Oh, how the world has changed.

In keeping, I suppose, with the politics of our time, politics that brought us a president unlike any in U.S. history, now comes a state budget plan unlike any in Pennsylvania history.

Democratic Gov. Wolf, who last year called for $2 billion plus in new state taxes, now calls for $2 billion plus in less state spending.

It's a cosmic fiscal flip-flop; a leap, if you will, to a parallel universe.

Doesn't mean it's bad.

In fact, it reflects reality: revenue reality, legislative political reality and, not insignificantly, Wolf's reelection reality as he seeks a second term next year.

The mood of the country and, I dare say, a state that went for Donald Trump essentially sees government as largely evil and ineffective.

Wolf's proposal plays to that. He wants to "reimagine and reinvent" government in ways that appear to expose bureaucracy as being as wasteful with tax dollars as taxpayers believe.

For example, Wolf's proposal says we can save $767 million through "prioritizing" expenditures and "cost efficiencies," and save an additional $493 million through "prudent fiscal management."

Great, let's do it. But doesn't that strongly suggest state leaders now have misplaced priorities and employ imprudent management?

In the real world, it does.

Yet first-blush reaction from top Republicans who fiercely fought Wolf over taxes and spending for two years is akin to an embrace.

"It's a welcome shift," says Senate Appropriations Chairman Pat Browne. And Senate President Pro Tempore Joe Scarnati says, "At least we're at a better starting point."

Key words here are "starting point."

While the Legislature -- the most Republican in 60 years -- no doubt loves deep cuts, it isn't as tender toward Wolf's revenue-raising plans.

Wolf once again wants a severance tax on natural gas from Marcellus shale to bring in $294 million.

Senate Majority Leader Jake Corman just says no, quickly adding, "You're taxing job creators."

Others argue the industry has hit bumps; give it time to right itself, then tax it when it makes more money.

Another area of conflict is Wolf's call for hiking the minimum wage from $7.25 an hour to $12.

Like implementing a shale tax, upping the wage has been tried for years, and lawmakers in both parties concede doing so remains a challenge.

When I ask Philly's Vincent Hughes, ranking Democrat on the Senate Appropriations Committee, if a wage hike's a heavy lift, he says, "In Trump World?
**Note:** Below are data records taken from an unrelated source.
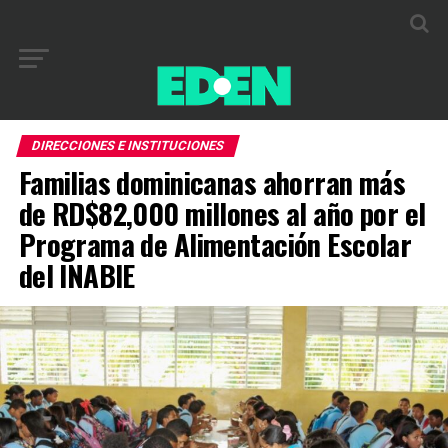
DIRECCIONES E INSTITUCIONES
Familias dominicanas ahorran más
de RD$82,000 millones al año por el
Programa de Alimentación Escolar
del INABIE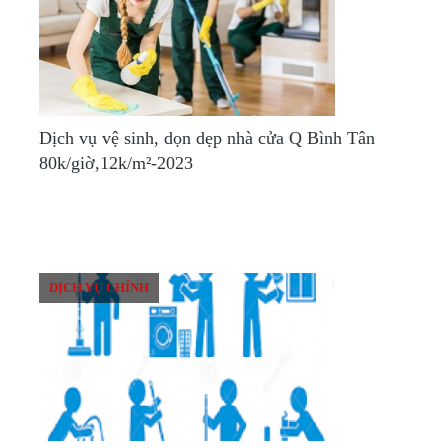
Dịch vụ vệ sinh, dọn dẹp nhà cửa Q Bình Tân
80k/giờ,12k/m²-2023
DỊCH VỤ CHÍNH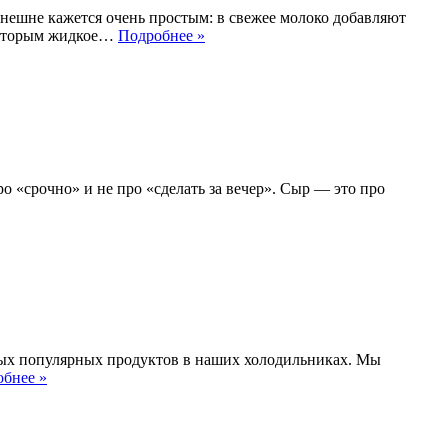
внешне кажется очень простым: в свежее молоко добавляют
Фермент
 которым жидкое…
Подробнее »
в
молоке
о «срочно» и не про «сделать за вечер». Сыр — это про
амых популярных продуктов в наших холодильниках. Мы
Виды
бнее »
сливочного
масла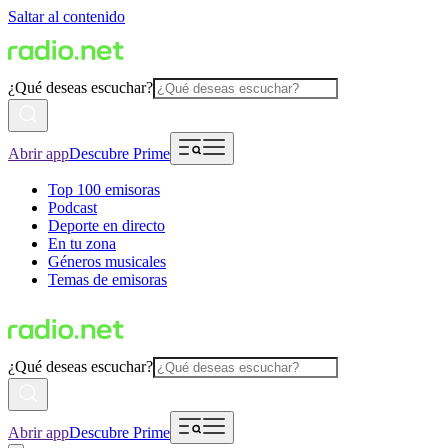
Saltar al contenido
¿Qué deseas escuchar?
Abrir app
Descubre Prime
Top 100 emisoras
Podcast
Deporte en directo
En tu zona
Géneros musicales
Temas de emisoras
¿Qué deseas escuchar?
Abrir app
Descubre Prime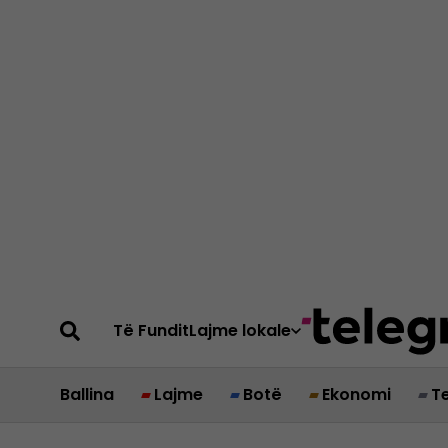
Të Fundit
Lajme lokale
Ballina
Lajme
Botë
Ekonomi
T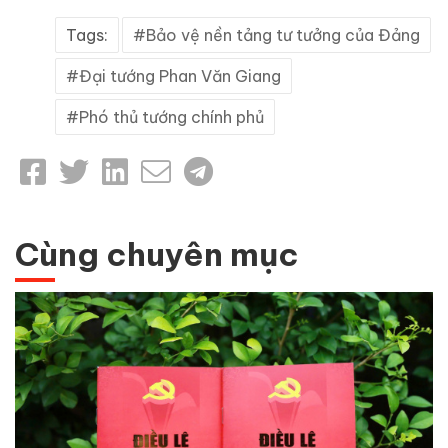
Tags:
Bảo vệ nền tảng tư tưởng của Đảng
Đại tướng Phan Văn Giang
Phó thủ tướng chính phủ
Cùng chuyên mục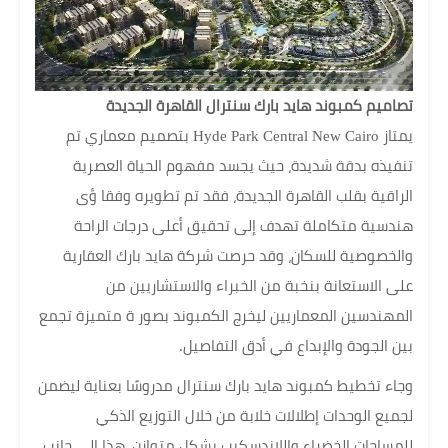
تصاميم كمبوند هايد بارك سنترال القاهرة الجديدة
يمتاز Hyde Park Central New Cairo بتصميم معماري تم
تنفيذه بدقة شديدة، حيث يجسد مفهوم الحياة العصرية
الراقية بقلب القاهرة الجديدة، فقد تم تطويره وفقا ؤى
هندسية متكاملة تهدف إلى تحقيق أعلى درجات الراحة
والخصوصية للسكان، وقد حرصت شركة هايد بارك العقارية
على الاستعانة بنخبة من الخبراء والاستشاريين من
المهندسين المعماريين ليخرج الكمبوند بصور ة متميزة تجمع
بين الجودة والإبداع في أدق التفاصيل.
وجاء تخطيط كمبوند هايد بارك سنترال مدروسًا بعناية ليضمن
لجميع الوحدات إطلالات خلابة من خلال التوزيع الذكي
للمساحات الخضراء واللاندسكيب بشكل متوازن، هذا إلى جانب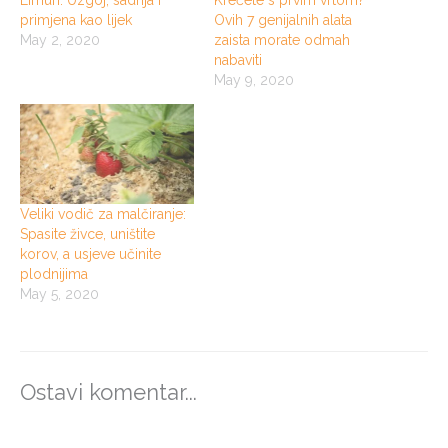
Limun: Uzgoj, sadnja i
Krećete s prvim vrtom?
primjena kao lijek
Ovih 7 genijalnih alata
May 2, 2020
zaista morate odmah
nabaviti
May 9, 2020
Veliki vodič za malčiranje:
Spasite živce, uništite
korov, a usjeve učinite
plodnijima
May 5, 2020
Ostavi komentar...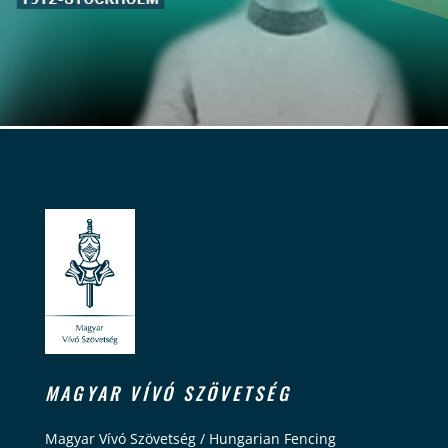
MAGYAR VÍVÓ SZÖVETSÉG
Magyar Vívó Szövetség / Hungarian Fencing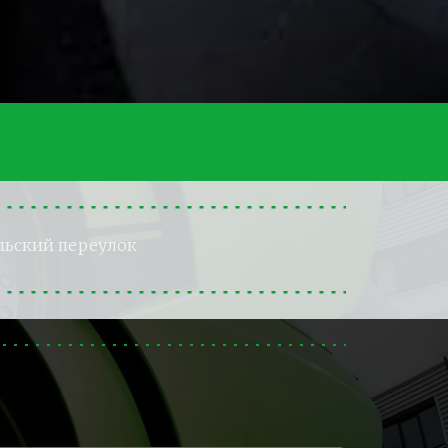
льский переулок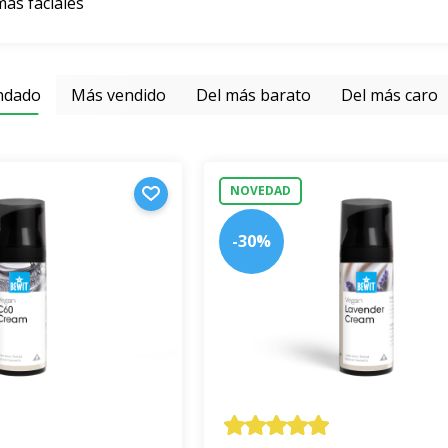
as faciales
ndado
Más vendido
Del más barato
Del más caro
NOVEDAD
-30%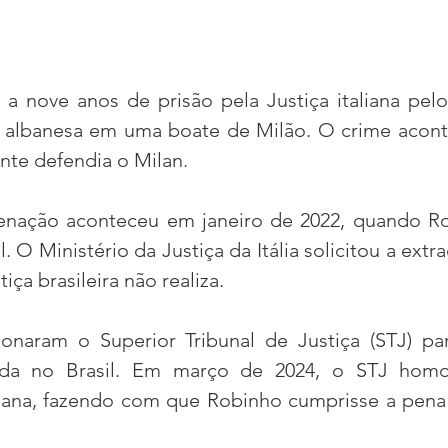
a nove anos de prisão pela Justiça italiana pelo
 albanesa em uma boate de Milão. O crime acont
nte defendia o Milan.
nação aconteceu em janeiro de 2022, quando Rob
. O Ministério da Justiça da Itália solicitou a extr
tiça brasileira não realiza.
cionaram o Superior Tribunal de Justiça (STJ) pa
ida no Brasil. Em março de 2024, o STJ homo
aliana, fazendo com que Robinho cumprisse a pena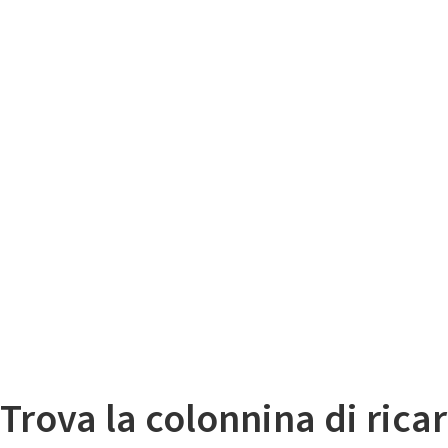
Il
Mappa colonnine di ricarica auto elettriche
Trova la colonnina di ricar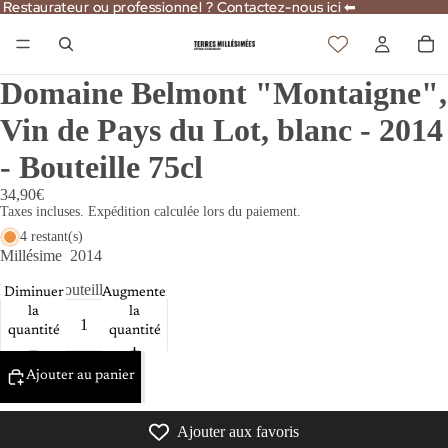
Restaurateur ou professionnel ? Contactez-nous ici ⬅
Restaurateur ou professionnel ? Contactez-nous ici ⬅
Domaine Belmont "Montaigne",
Vin de Pays du Lot, blanc - 2014
- Bouteille 75cl
34,90€
Taxes incluses. Expédition calculée lors du paiement.
4 restant(s)
Millésime
2014
Format
Bouteille 75cl
Diminuer
Augmenter
la
la
quantité
quantité
Ajouter au panier
Ajouter aux favoris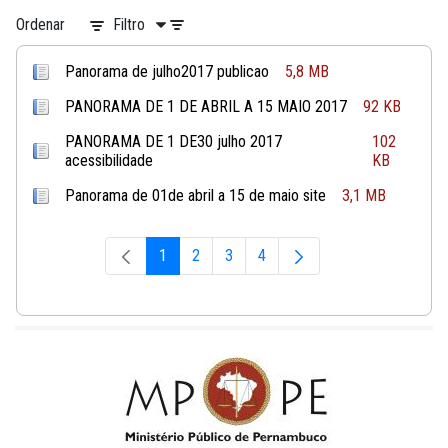
Ordenar
Filtro
Panorama de julho2017 publicao
5,8 MB
PANORAMA DE 1 DE ABRIL A 15 MAIO 2017
92 KB
PANORAMA DE 1 DE30 julho 2017
102
acessibilidade
KB
Panorama de 01de abril a 15 de maio site
3,1 MB
1
2
3
4
Página
Página
Página
Página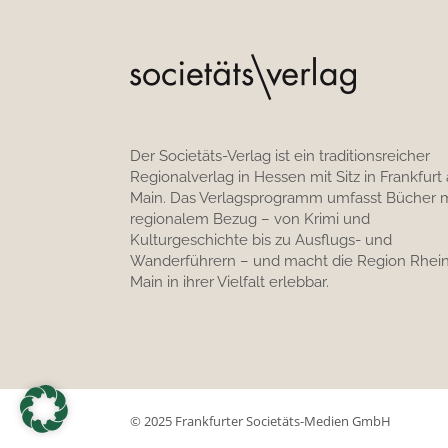
Der Societäts-Verlag ist ein traditionsreicher
Regionalverlag in Hessen mit Sitz in Frankfurt
Main. Das Verlagsprogramm umfasst Bücher m
regionalem Bezug – von Krimi und
Kulturgeschichte bis zu Ausflugs- und
Wanderführern – und macht die Region Rhein
Main in ihrer Vielfalt erlebbar.
© 2025 Frankfurter Societäts-Medien GmbH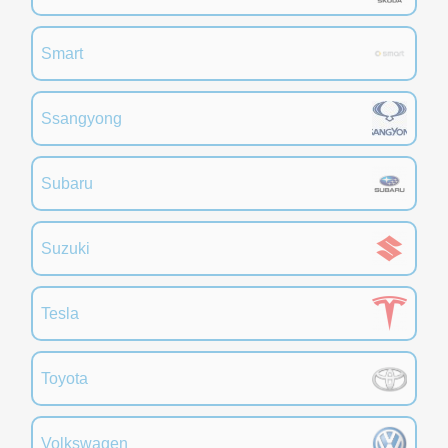
Smart
Ssangyong
Subaru
Suzuki
Tesla
Toyota
Volkswagen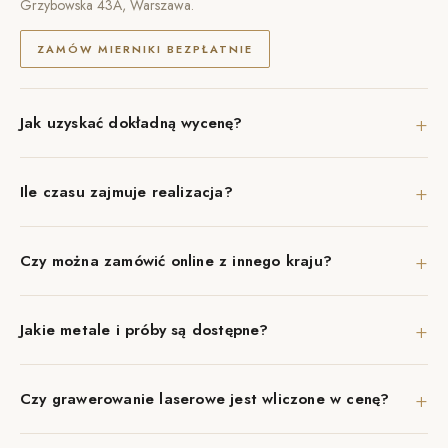
Grzybowska 43A, Warszawa.
ZAMÓW MIERNIKI BEZPŁATNIE
+
Jak uzyskać dokładną wycenę?
+
Ile czasu zajmuje realizacja?
+
Czy można zamówić online z innego kraju?
+
Jakie metale i próby są dostępne?
+
Czy grawerowanie laserowe jest wliczone w cenę?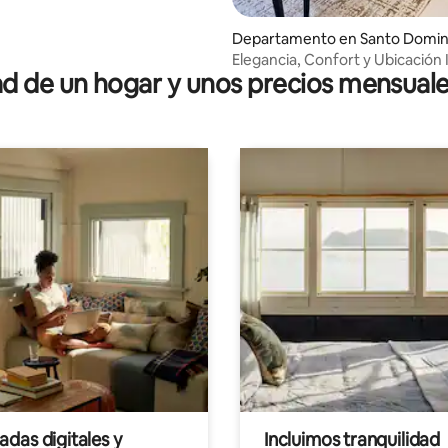
Departamento en Santo Domi
o
Elegancia, Confort y Ubicación 
 de un hogar y unos precios mensuale
das digitales y
Incluimos tranquilidad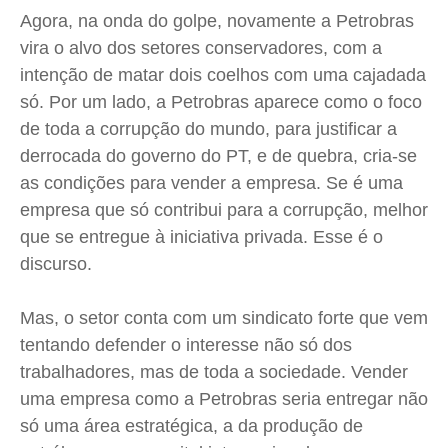
Expediente
Expediente
Expediente
Expediente
Agora, na onda do golpe, novamente a Petrobras
Contato
Contato
Contato
Contato
vira o alvo dos setores conservadores, com a
Anuncie
Anuncie
Anuncie
Anuncie
intenção de matar dois coelhos com uma cajadada
só. Por um lado, a Petrobras aparece como o foco
de toda a corrupção do mundo, para justificar a
Termos de Uso
Termos de Uso
Termos de Uso
Termos de Uso
derrocada do governo do PT, e de quebra, cria-se
Privacidade
Privacidade
Privacidade
Privacidade
as condições para vender a empresa. Se é uma
empresa que só contribui para a corrupção, melhor
que se entregue à iniciativa privada. Esse é o
discurso.
Mas, o setor conta com um sindicato forte que vem
tentando defender o interesse não só dos
trabalhadores, mas de toda a sociedade. Vender
uma empresa como a Petrobras seria entregar não
só uma área estratégica, a da produção de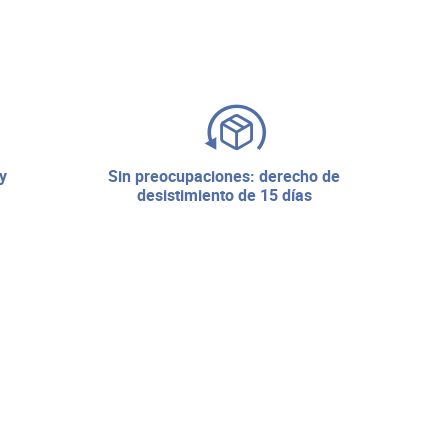
sin preocupaciones: derecho de
desistimiento de 15 días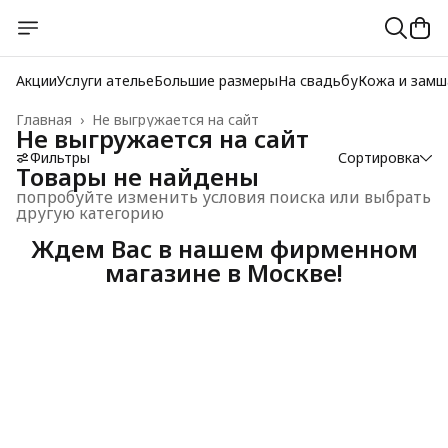
Акции
Услуги ателье
Большие размеры
На свадьбу
Кожа и замш
Главная
›
Не выгружается на сайт
Не выгружается на сайт
Фильтры
Сортировка
Товары не найдены
попробуйте изменить условия поиска или выбрать
другую категорию
Ждем Вас в нашем фирменном
магазине в Москве!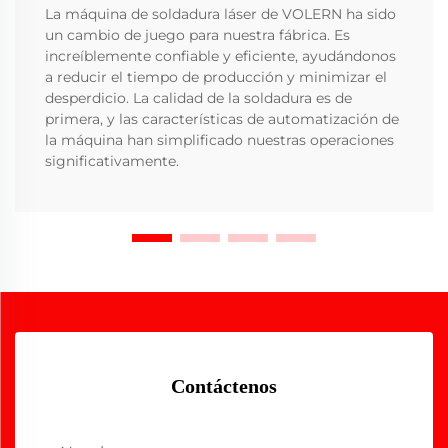
La máquina de soldadura láser de VOLERN ha sido
un cambio de juego para nuestra fábrica. Es
increíblemente confiable y eficiente, ayudándonos
a reducir el tiempo de producción y minimizar el
desperdicio. La calidad de la soldadura es de
primera, y las características de automatización de
la máquina han simplificado nuestras operaciones
significativamente.
Contáctenos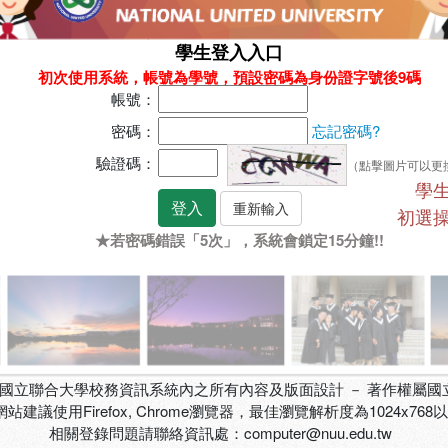
學生登入入口
初次使用系統，帳號為學號，預設密碼為身份證字號後9碼
帳號：
密碼：
忘記密碼?
驗證碼：
（點擊圖片可以更
學
初選
★若密碼錯誤「5次」，系統會鎖定15分鐘!!
國立聯合大學校務資訊系統內之所有內容及版面設計 － 著作權屬國
網站建議使用Firefox, Chrome瀏覽器，最佳瀏覽解析度為1024x768
相關登錄問題請聯絡資訊處：computer@nuu.edu.tw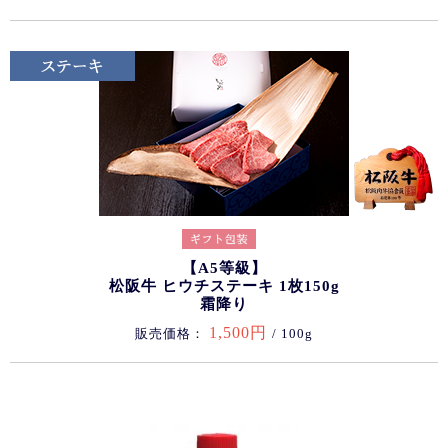
【A5等級】
松阪牛 ヒウチステーキ 1枚150g
霜降り
1,500円
販売価格：
/ 100g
Yes."

(I'd note that Trump World is such that in 2015 Trump said he wouldn't raise the wage and wages are "too high," but in 2016 he said it should be up to states and "I don't know how you live on $7.25 an hour.")

There's plenty to chew on in Wolf's $32.3 billion spending plan. He wants no broad-based taxes. He wants more business taxes. He wants to cut the deficit.

He wants $200 million more for basic education, special education, and pre-K. He wants to consolidate several agencies with only modest furloughs. He wants to charge rural municipalities without police departments for state police protection. He wants to cut funds to Penn and reduce other tuition aid and scholarship programs.

But these are only wants.

Two years ago, Wolf wanted to cut property taxes 50 percent, increase the state share of public education to 50 percent, and reduce middle-class taxes 13 percent.

None of that happened. The state's share of education spending is 36 percent. And, unless I nodded off, property-tax or middle-class-tax cuts aren't among Wolf's new wants.

So it goes in a changed world. At a time that odd things – such as La La Land winning awards – just keep happening.